Ukraine to confront Russia at top UN court
Ukraine will go head-to-head with Russia at the UN's top court on Tuesday to accuse its bitter foe of backing pro-Moscow rebels for years before last year's full-scale invasion.
Ukraine will go head-to-head with Russia at the UN's top court on Tuesday to accuse its bitter foe of backing pro-Moscow rebels for years before last year's full-scale invasion.
Kyiv and Moscow will give their arguments to judges at the International Court of Justice (ICJ) in The Hague, in a case that was originally started by Ukraine back in 2017.
Ukraine has since filed a separate case related to Russia's February 2022 invasion, accusing Moscow of planning genocide. The ICJ in that case ordered Russia to suspend the invasion.

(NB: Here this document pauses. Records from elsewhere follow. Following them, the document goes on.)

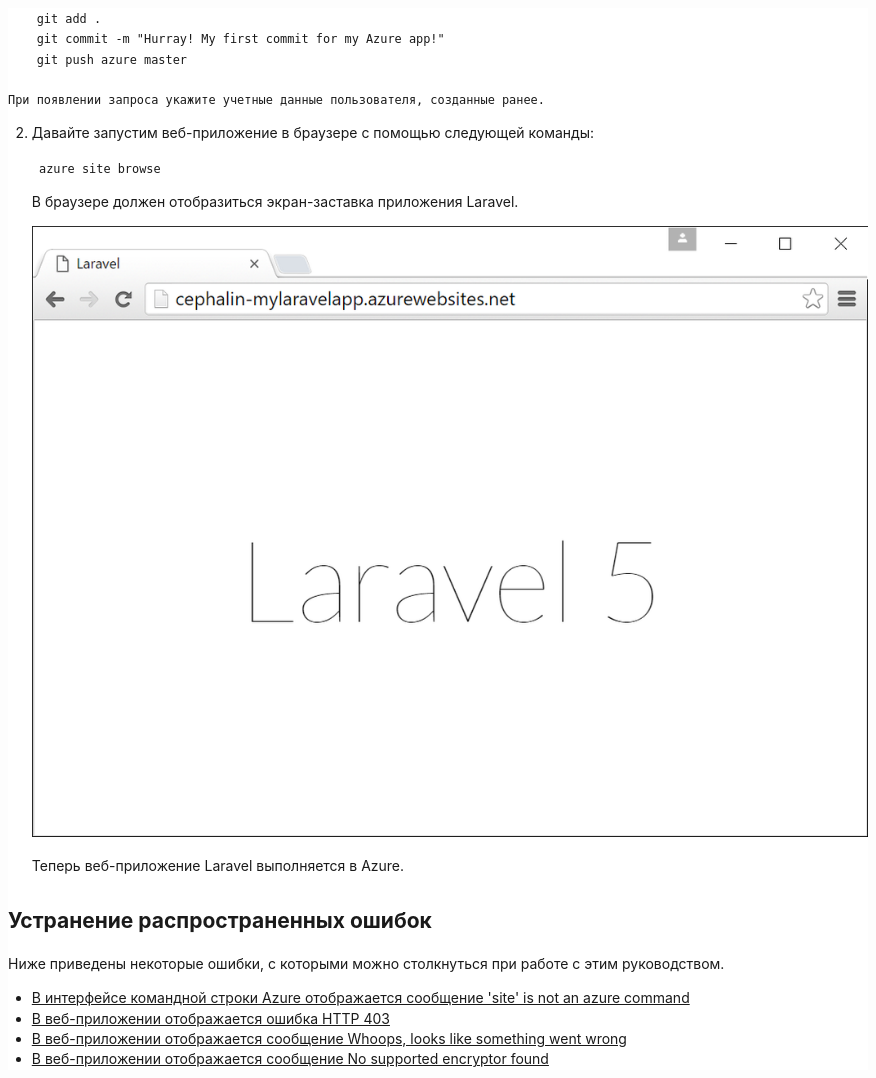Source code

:        git add .
        git commit -m "Hurray! My first commit for my Azure app!"
        git push azure master 
   
    При появлении запроса укажите учетные данные пользователя, созданные ранее. 

2. Давайте запустим веб-приложение в браузере с помощью следующей команды:
   
        azure site browse
   
    В браузере должен отобразиться экран-заставка приложения Laravel.
   
    ![Экран-заставка приложения Laravel после развертывания веб-приложения в Azure](./media/app-service-web-php-get-started/laravel-azure-splash-screen.png)
   
    Теперь веб-приложение Laravel выполняется в Azure.

## <a name="troubleshoot-common-errors"></a>Устранение распространенных ошибок
Ниже приведены некоторые ошибки, с которыми можно столкнуться при работе с этим руководством.

* [В интерфейсе командной строки Azure отображается сообщение 'site' is not an azure command](#clierror)
* [В веб-приложении отображается ошибка HTTP 403](#http403)
* [В веб-приложении отображается сообщение Whoops, looks like something went wrong](#whoops)
* [В веб-приложении отображается сообщение No supported encryptor found](#encryptor)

Lawyers for Ukraine will speak on Tuesday from 10 am local time (0800 GMT), while Russia's will address the court on Thursday, the ICJ said in a statement. Ukraine will then reply on June 12 and Russia on June 14.
The ICJ was created after World War II to deal with disputes between UN member states. Its decisions are binding although it has no means to enforce them.
Ukraine alleges that Russia breached UN conventions on financing terrorism and on racial discrimination, and is seeking damages for attacks by pro-Moscow rebels in eastern Ukraine since 2014.
About 13,000 people died in the eight years of violence before the 2022 invasion.
Ukraine says Russia funnelled arms and cash to fighters behind a separatist insurgency that broke out after the pro-Russian government in Kyiv was toppled by pro-EU protests in early 2014.
Russia has denied all links to the rebels. Since the invasion, it now holds much of the territory where the violence took place and where the separatists were in charge.
The dead in eastern Ukraine include 298 people killed when Malaysia Airlines flight MH17 from Amsterdam to Kuala Lumpur was shot down with a Russian-made BUK missile over rebel territory in July 2014.
A Dutch court ruled last year that Moscow had directly controlled the rebels, as it sentenced two Russians and a Ukrainian separatist to life sentences in absentia over MH17.
International investigators said separately in February this year that there were "strong indications" that Russian President Vladimir Putin personally approved the supply of the missile that downed the plane.
ICJ judges ruled that the case could go ahead in 2019, after dismissing Russia's attempts to have it thrown out.
Russia faces a series of legal actions in The Hague over the conflict in Ukraine.
The International Criminal Court (ICC), an independent war crimes tribunal which like the ICJ is also based in the Dutch city, issued an arrest warrant for Putin in March.
Putin is accused by the ICC of the war crime of unlawfully deporting children from occupied areas of Ukraine to Russia.